The calculation algorithm has been revised in two stages, which the Committee says will make the system more effective in classifying food and drinks in line with the main dietary requirements in European countries.

The first stage, completed in June 2022, improved the calculation method for solid food products, giving foods like poultry for example a better score than red meat on the alphabetical scale.

The Committee has also just completed alterations to the scoring system for beverages, meaning sweetened drinks like Diet Coke will no longer receive high scores, with studies showing sweetener-based beverages aren’t much healthier than those containing sugar. Up until now, the drink received a “B” score, suggesting it was healthier than olive oil, which received a “D”.

The classification has also been edited to include dairy and plant-based milks, with skimmed and semi-skimmed cow milk receiving a higher score than whole milk.

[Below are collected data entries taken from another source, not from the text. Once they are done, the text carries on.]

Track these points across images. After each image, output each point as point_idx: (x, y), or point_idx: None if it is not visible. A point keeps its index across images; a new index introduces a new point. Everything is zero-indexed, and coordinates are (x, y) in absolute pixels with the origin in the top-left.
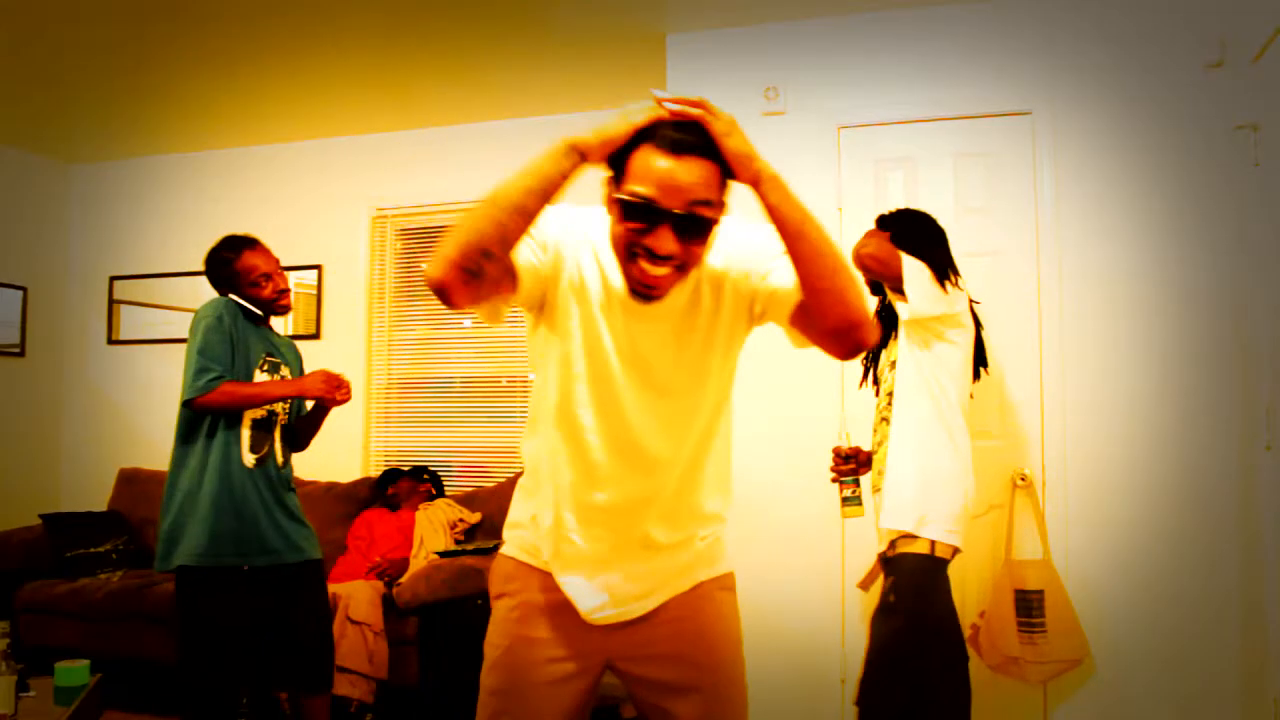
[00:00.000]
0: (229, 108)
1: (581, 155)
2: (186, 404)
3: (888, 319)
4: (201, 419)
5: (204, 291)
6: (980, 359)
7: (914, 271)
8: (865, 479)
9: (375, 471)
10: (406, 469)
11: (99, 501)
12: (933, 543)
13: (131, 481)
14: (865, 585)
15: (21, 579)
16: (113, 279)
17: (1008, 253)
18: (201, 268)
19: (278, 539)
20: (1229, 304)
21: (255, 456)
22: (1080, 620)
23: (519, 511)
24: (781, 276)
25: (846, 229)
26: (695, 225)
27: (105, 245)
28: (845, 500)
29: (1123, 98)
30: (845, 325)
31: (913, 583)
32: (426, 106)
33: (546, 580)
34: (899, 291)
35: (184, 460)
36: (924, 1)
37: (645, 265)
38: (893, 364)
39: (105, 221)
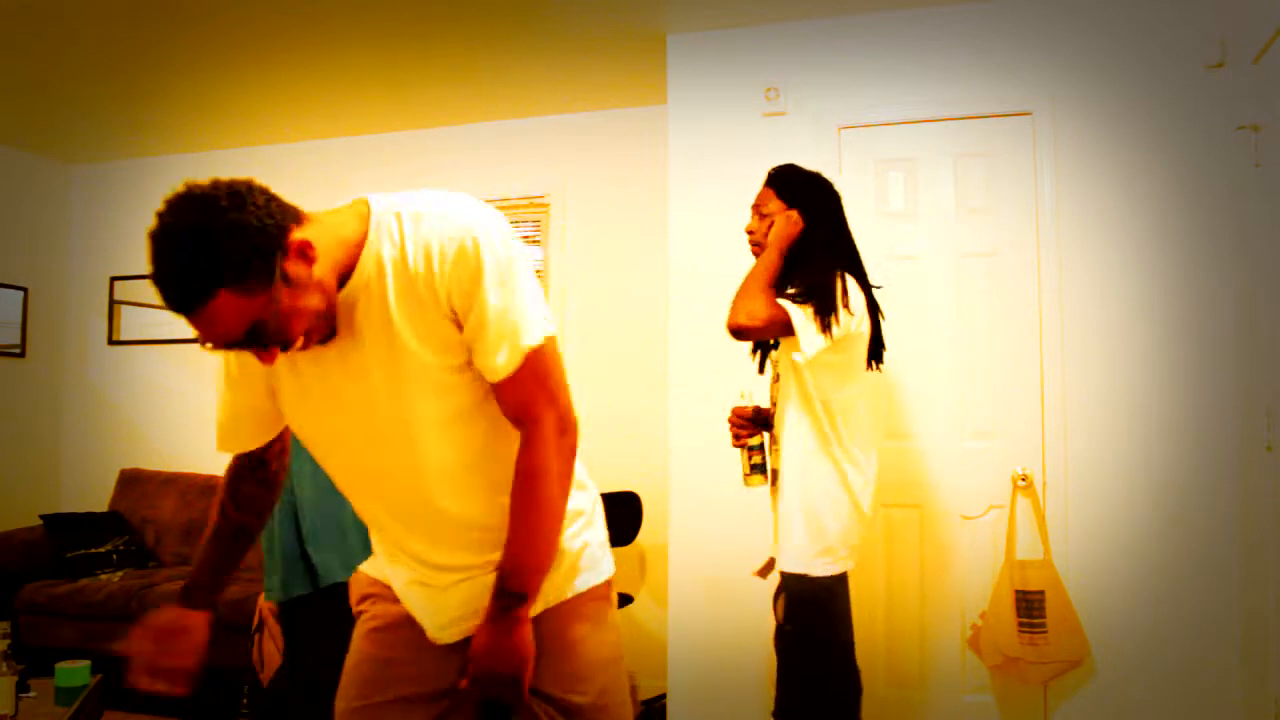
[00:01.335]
0: (229, 108)
1: None
2: None
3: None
4: None
5: None
6: (875, 352)
7: (801, 322)
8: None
9: None
10: None
11: (99, 502)
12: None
13: (132, 482)
14: (764, 574)
15: (22, 579)
16: (113, 279)
17: (1008, 253)
18: None
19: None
20: (1229, 304)
21: None
22: (1081, 620)
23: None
24: (482, 346)
25: None
26: (252, 341)
27: (105, 245)
28: (754, 469)
29: (1123, 98)
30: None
31: (798, 601)
32: (426, 106)
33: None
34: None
35: (298, 463)
36: (924, 1)
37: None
38: (779, 372)
39: (105, 222)
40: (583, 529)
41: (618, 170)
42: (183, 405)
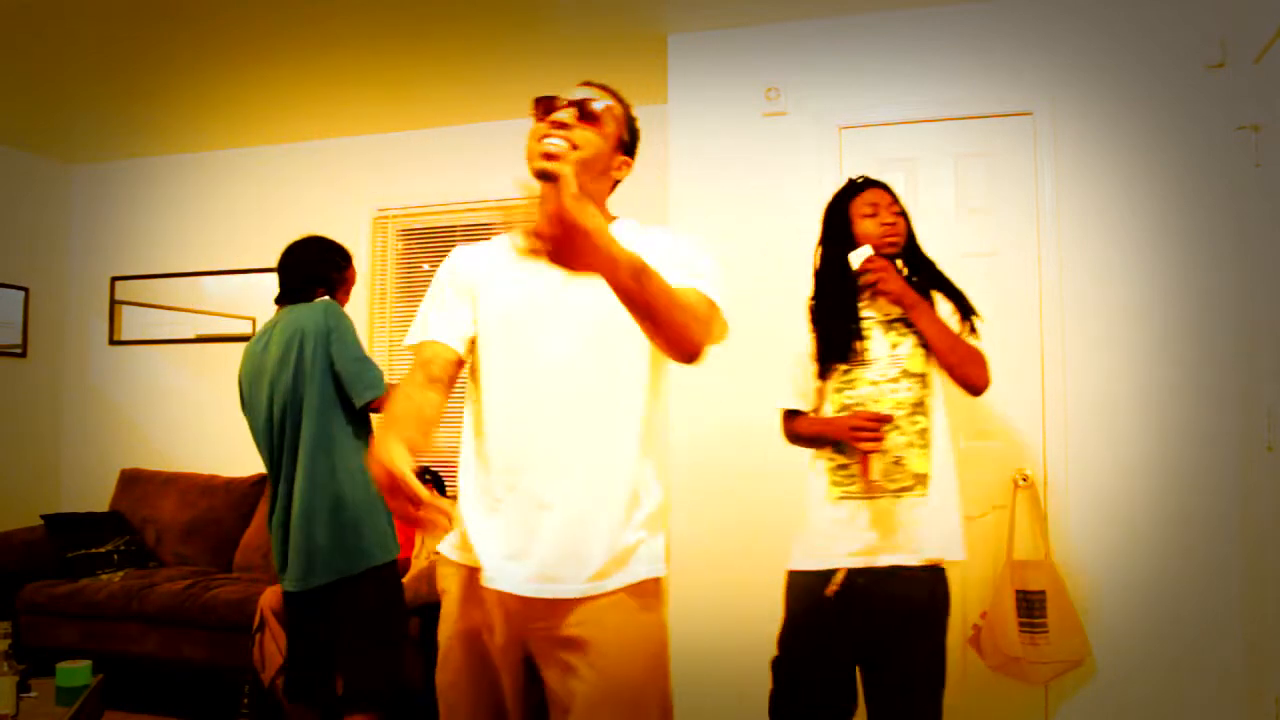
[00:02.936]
0: (229, 108)
1: None
2: (368, 405)
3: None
4: (363, 420)
5: (206, 292)
6: None
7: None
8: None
9: None
10: None
11: (100, 502)
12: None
13: (132, 482)
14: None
15: (23, 579)
16: (113, 279)
17: (1008, 253)
18: (214, 265)
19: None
20: (1229, 304)
21: None
22: (1081, 620)
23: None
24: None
25: None
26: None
27: (106, 246)
28: (887, 477)
29: (1124, 98)
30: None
31: (945, 591)
32: (426, 106)
33: (467, 574)
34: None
35: (346, 464)
36: (924, 1)
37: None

First implemented in France in 2017, followed by the other six countries between 2018 and 2021, the Nutri-Score labels are meant to make it easier for consumers to understand the nutritional value of food and drinks.

However, the system has often come under fire for its inaccurate representation of the nutritional profile of produce. Last March, both France and Italy heavily criticised the system’s low-score for alcoholic drinks, and in May, the European Food Safety Authority put the validity of the the labels into question, encouraging the European Commission to rethink its proposal to make it compulsory across the bloc.

Italy has even developed its own alternative nutritional scoring system – the Nutrinform Battery – which shows the nutritional value of an overall diet instead of individual food products, presenting levels of energy, saturated fats, sugars and salt in an individual portion of food. These are depicted in the form of percentages using a battery as its symbol to show how what someone eats relates to the recommended daily intake.